76% of Informal Settlements Have No Sanitation Services

Dacre Haddon MPL

Shadow MEC for Local Government and spokesperson on Human Settlements

Only 24% of informal settlements in the province receive some form of sanitation service, leaving 76% without this basic human right.

Residents of informal settlements in the Eastern Cape are living in squalor due to a lack of toilet and sanitary services in these areas.

Of the 387 informal settlements in the province, a total of 146 697 out of a total of 608 435 informal dwellings receive some sort of toilet and hygiene service from the province.

This equates to only 24% of all settlements receiving toilet and hygiene services.

In response to a written question I posed to Human Settlements MEC Helen Sauls-August earlier this year, the following response was noted:

  • Of the 608 435 informal dwellings in the province 24 000 (18%) received yard piped water;
  • Street stand pipes were accessed by 49 352 or 37% of dwellings while a mere 8% or 10 670 dwellings had the luxury of flush toilets;
  • Pit latrines comprise 25 342 units or 19% of services to informal dwellings;
  • A major concern is that the inhumane system of bucket toilets constitute 27% or 36 000 units of services.  For the reply, click here.

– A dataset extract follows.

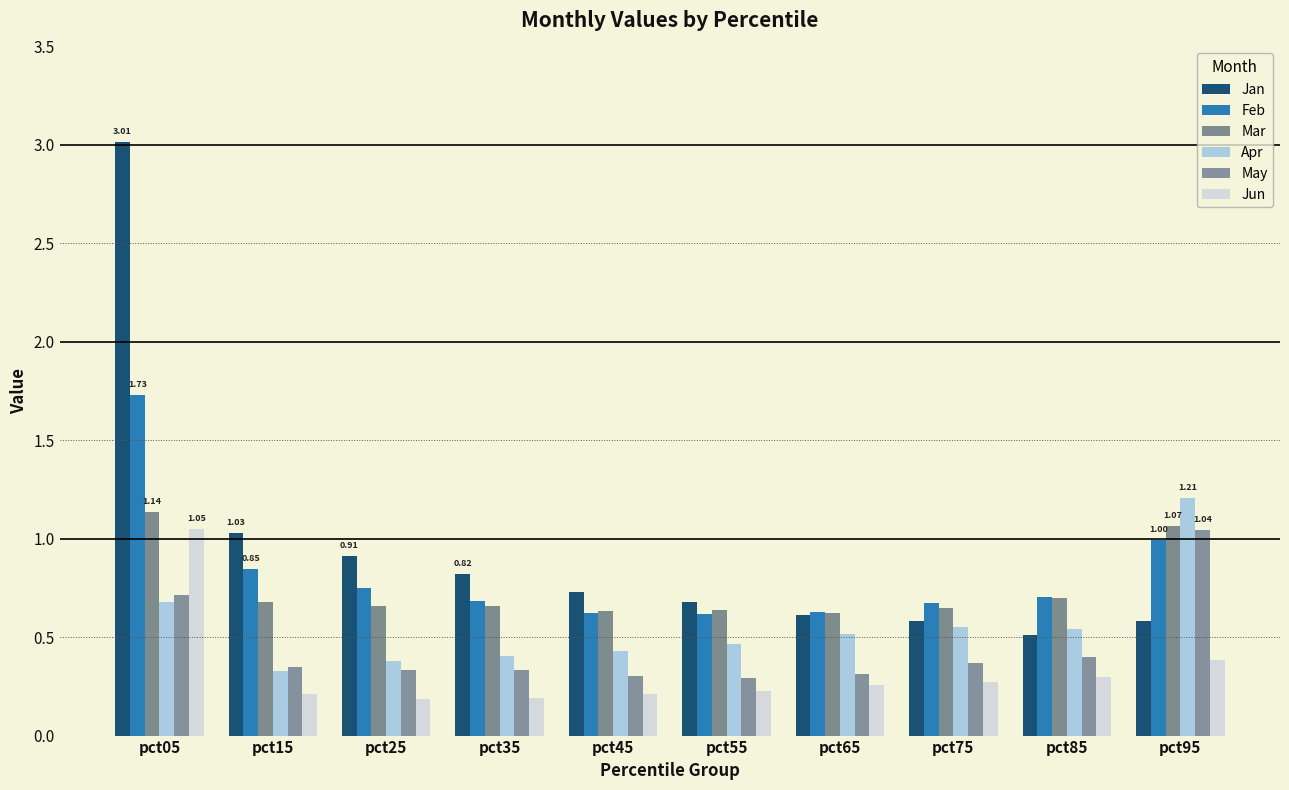

At how many categories does at least one series exceed 1?

3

While the MEC states in her reply that the Department of Human Settlements is upgrading informal settlements with services in the province, this amounts to an additional 37 940 dwellings receiving toilet and sanitary services.  This state of affairs is a disgrace and an affront to the human dignity of these communities.

The province is not serious about large scale, rapid upgrading of informal settlements to habitable settlements.

The legislative Bill on the Upgrading of Informal Settlements has yet to be debated and legislated after an three-year administrative and consultative process which has still not been finalised.

On 23 January 2013 I reported the shocking lack of sanitation in our informal settlements to the Human Rights Commission.

It is disappointing and regrettable that to date the Commission has given no further feedback since their first letter of acknowledgement as to their investigations and planned action in this regard.

I have again followed up with the Human Rights Commission and hope to receive action feedback.

In view of the seriousness and urgency of this matter I have escalated this issue to my DA colleague in parliament, Stevens Mokgalapa for his intervention and action with the national Minister of Human Settlements.

In addition, I will be raising this issue during the budget meetings of the Human Settlements portfolio committee of the legislature in May.  I will request that where possible, more funding be allocated or viremented to supplying these settlements with dignified sanitation and toilet facilities.

It is unfair that these vulnerable and impoverished people have to bear the added burden of non-existent or inadequate toilet facilities as part of their everyday lives.